In this world where anyone with enough money can hire someone like me to polish their book and their pitch, or go on a five-grand writing course that turns their idea into the perfect commercial package, we have to face the fact that writing from economically disadvantaged communities may look less immediately appealing than its richer counterparts. We have to actively seek it out, and then be prepared to invest more in developing it.
Editors used to have the time to do this kind of intensive work, and many would still love to, but what I see now is an increasing reluctance to put in the hours—or years; why would you when some polished bestseller-in-the-making might be delivered to your inbox tomorrow? Your time is limited by the endless bureaucracy of business and the way to career progression is making money, quickly.
One idea I have heard mooted is to have an in-house team of editors—at publishing houses and agencies—who work only with authors who need the extra coaching.

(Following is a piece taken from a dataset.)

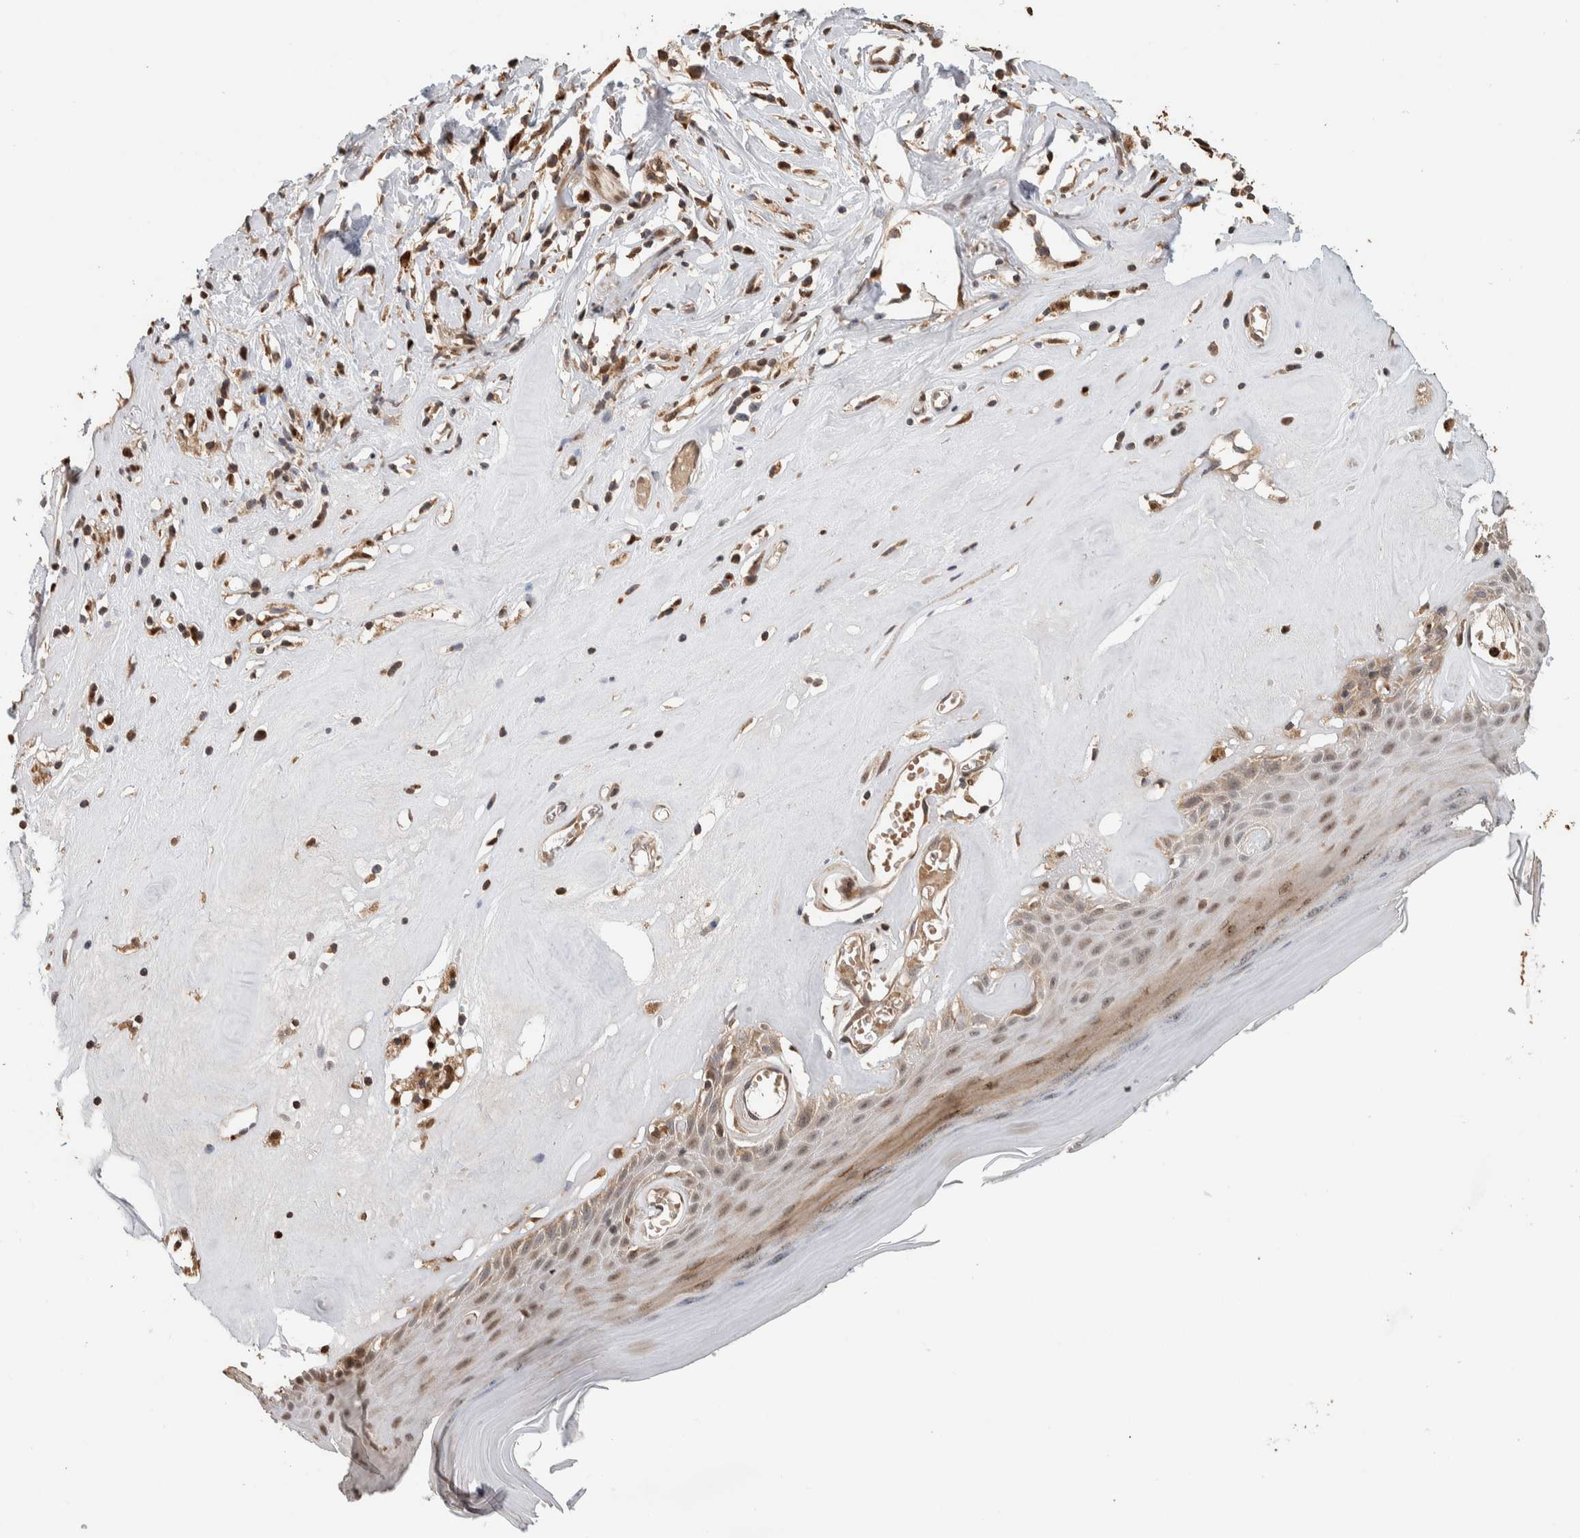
{"staining": {"intensity": "moderate", "quantity": ">75%", "location": "cytoplasmic/membranous"}, "tissue": "skin", "cell_type": "Epidermal cells", "image_type": "normal", "snomed": [{"axis": "morphology", "description": "Normal tissue, NOS"}, {"axis": "morphology", "description": "Inflammation, NOS"}, {"axis": "topography", "description": "Vulva"}], "caption": "About >75% of epidermal cells in benign human skin display moderate cytoplasmic/membranous protein positivity as visualized by brown immunohistochemical staining.", "gene": "VPS53", "patient": {"sex": "female", "age": 84}}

Another idea is advances for fiction writers on partial manuscripts, allowing economically disadvantaged people to take time off to write. We do it for non-fiction, but rarely for fiction. Meaningful investment like this will diversify our literary landscape and improve our understanding of the world. Infrastructure and investment. Whatever the solution, it is still needed, never more so, as the gap between rich and poor expands and raw creativity gets submerged by the stress of keeping a life together.
Working with this writer was a timely reminder for me of the joy of discovering talent. Unschooled, but, perhaps because of that, free to create something unique. It reminded me that helping authors like this hone their work for an audience is one of the most rewarding and important things we as publishing professionals can do.